The fact that WWE thought they could get away with skipping a few bits of character development speaks to how little McMahon and the writers believe even the most minute details of a story are meaningless in the macro.
We see it whenever the company advertises a match and fails to deliver on what they promised. Or whenever they erase an entire chapter of a storyline on a whim (see: Merick Rowan) or when a storyline is forgotten about for weeks and resurfaces without notice (e.g. the Mike and Maria Kanellis story that belongs in the 1950s).
It shines through whenever a wrestler loses a bunch of innocuous matches or gets stuck riding the 50/50 booking Ferris wheel before WWE puts them in a high-profile feud and wonders why the crowds react with indifference to the proceedings.

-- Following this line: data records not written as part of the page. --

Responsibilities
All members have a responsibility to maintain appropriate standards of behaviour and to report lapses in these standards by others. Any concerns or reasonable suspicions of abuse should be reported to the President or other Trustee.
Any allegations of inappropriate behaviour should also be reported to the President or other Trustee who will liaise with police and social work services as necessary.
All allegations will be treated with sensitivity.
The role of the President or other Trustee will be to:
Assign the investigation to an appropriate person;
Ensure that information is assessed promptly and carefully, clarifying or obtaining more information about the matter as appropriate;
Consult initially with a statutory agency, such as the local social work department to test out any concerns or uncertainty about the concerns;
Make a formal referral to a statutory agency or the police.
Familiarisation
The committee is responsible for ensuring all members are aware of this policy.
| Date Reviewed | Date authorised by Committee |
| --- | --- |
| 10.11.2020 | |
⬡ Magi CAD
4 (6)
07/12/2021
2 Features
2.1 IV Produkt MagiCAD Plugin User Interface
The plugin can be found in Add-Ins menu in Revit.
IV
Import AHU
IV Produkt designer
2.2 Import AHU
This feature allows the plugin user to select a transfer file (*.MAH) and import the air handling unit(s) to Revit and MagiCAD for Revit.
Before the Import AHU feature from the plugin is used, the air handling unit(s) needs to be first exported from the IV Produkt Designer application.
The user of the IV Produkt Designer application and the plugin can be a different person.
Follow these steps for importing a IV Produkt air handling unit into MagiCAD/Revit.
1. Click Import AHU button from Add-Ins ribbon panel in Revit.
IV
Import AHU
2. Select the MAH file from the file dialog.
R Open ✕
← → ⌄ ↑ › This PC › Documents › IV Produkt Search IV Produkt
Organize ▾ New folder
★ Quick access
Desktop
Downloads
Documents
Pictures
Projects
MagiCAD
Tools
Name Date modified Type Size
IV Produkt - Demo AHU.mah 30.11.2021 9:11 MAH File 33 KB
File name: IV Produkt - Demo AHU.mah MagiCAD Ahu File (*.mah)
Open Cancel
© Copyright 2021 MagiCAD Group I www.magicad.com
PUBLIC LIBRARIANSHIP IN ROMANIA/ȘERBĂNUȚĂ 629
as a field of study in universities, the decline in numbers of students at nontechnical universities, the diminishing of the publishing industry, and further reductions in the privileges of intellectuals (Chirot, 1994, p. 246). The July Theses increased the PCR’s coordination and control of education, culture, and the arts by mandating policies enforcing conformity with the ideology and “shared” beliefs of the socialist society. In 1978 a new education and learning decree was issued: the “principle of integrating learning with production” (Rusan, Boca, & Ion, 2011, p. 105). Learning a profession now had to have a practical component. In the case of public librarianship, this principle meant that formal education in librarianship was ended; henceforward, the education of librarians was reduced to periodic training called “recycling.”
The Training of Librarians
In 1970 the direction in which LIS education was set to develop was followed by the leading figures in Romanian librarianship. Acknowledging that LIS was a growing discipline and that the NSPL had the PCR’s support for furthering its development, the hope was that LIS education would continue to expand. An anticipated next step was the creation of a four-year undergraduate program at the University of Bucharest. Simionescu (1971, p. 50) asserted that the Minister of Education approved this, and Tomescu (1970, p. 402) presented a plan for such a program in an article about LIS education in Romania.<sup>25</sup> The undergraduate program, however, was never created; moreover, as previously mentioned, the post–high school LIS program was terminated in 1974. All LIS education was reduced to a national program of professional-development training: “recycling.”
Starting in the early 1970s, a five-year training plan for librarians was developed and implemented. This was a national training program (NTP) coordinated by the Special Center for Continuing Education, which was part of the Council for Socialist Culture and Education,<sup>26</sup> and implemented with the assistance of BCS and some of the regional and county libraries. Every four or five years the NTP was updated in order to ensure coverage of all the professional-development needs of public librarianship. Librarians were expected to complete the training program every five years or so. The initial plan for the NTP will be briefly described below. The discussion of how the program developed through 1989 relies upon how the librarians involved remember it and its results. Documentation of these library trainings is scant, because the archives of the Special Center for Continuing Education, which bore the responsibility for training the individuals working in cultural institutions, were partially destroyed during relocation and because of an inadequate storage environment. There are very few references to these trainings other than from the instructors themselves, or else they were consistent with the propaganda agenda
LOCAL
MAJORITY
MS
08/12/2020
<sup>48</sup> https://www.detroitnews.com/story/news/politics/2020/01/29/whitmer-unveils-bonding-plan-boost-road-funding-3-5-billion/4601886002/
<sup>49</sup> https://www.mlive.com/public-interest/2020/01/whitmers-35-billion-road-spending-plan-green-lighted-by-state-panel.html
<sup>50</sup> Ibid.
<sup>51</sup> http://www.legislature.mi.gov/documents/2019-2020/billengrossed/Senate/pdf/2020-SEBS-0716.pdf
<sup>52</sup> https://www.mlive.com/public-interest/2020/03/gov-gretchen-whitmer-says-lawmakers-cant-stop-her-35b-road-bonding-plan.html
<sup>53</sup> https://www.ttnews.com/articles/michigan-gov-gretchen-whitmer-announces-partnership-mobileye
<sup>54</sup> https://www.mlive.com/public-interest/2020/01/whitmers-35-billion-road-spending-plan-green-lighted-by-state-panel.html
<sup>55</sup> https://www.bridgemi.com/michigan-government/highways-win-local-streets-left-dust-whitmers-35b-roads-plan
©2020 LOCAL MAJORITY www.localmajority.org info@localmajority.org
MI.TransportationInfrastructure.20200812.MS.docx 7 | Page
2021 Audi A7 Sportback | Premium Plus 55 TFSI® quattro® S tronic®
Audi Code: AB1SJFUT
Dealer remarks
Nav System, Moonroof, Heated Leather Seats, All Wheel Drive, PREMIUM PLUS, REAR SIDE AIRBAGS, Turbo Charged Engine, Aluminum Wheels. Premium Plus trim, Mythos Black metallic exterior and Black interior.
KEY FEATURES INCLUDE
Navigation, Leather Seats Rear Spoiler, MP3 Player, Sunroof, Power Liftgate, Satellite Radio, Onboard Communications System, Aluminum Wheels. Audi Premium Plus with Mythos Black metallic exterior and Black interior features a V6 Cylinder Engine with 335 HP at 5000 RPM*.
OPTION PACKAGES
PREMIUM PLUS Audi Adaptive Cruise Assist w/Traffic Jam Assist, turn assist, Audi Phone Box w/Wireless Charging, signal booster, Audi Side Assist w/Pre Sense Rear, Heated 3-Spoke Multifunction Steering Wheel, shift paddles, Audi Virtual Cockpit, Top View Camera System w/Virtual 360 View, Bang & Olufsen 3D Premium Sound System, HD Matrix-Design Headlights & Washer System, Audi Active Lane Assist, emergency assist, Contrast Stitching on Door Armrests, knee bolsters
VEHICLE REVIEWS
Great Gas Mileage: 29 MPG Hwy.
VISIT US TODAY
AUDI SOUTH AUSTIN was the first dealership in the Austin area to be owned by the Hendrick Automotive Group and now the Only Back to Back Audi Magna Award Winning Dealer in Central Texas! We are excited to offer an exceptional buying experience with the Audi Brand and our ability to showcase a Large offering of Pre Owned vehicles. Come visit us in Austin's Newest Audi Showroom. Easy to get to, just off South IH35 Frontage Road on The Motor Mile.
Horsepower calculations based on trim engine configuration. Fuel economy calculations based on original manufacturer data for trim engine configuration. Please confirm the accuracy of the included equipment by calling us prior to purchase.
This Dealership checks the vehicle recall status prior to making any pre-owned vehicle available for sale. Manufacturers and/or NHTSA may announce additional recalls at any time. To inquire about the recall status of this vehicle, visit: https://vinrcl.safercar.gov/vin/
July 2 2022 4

All of it paints a portrait of WWE’s hubris: their apparent belief that their narrative methods are beyond reproach and that they can get away with cutting corners on supposedly unimportant story threads.
This isn’t even the first time WWE has tried pulling the phantom turn trick. As recently as 2015, this company had the likes of Nikki Bella and Alicia Fox flipping their character alignment at the rate that Two-Face flips a coin. That, too, was part of a larger issue surrounding how the company presented their female wrestlers — an issue they still struggle with — but this strategy would’ve sucked no matter who the writers would’ve tried it on.
Much like those “turns” from four years ago and those other missteps, Bliss and Flair’s newfound babyface characters undercut the journeys those characters have been on and send the message that whatever time fans have invested in following their arcs was a waste of time. And if the fans feel that the stories are a waste of time, it won’t be long until they feel the same way about the entire show.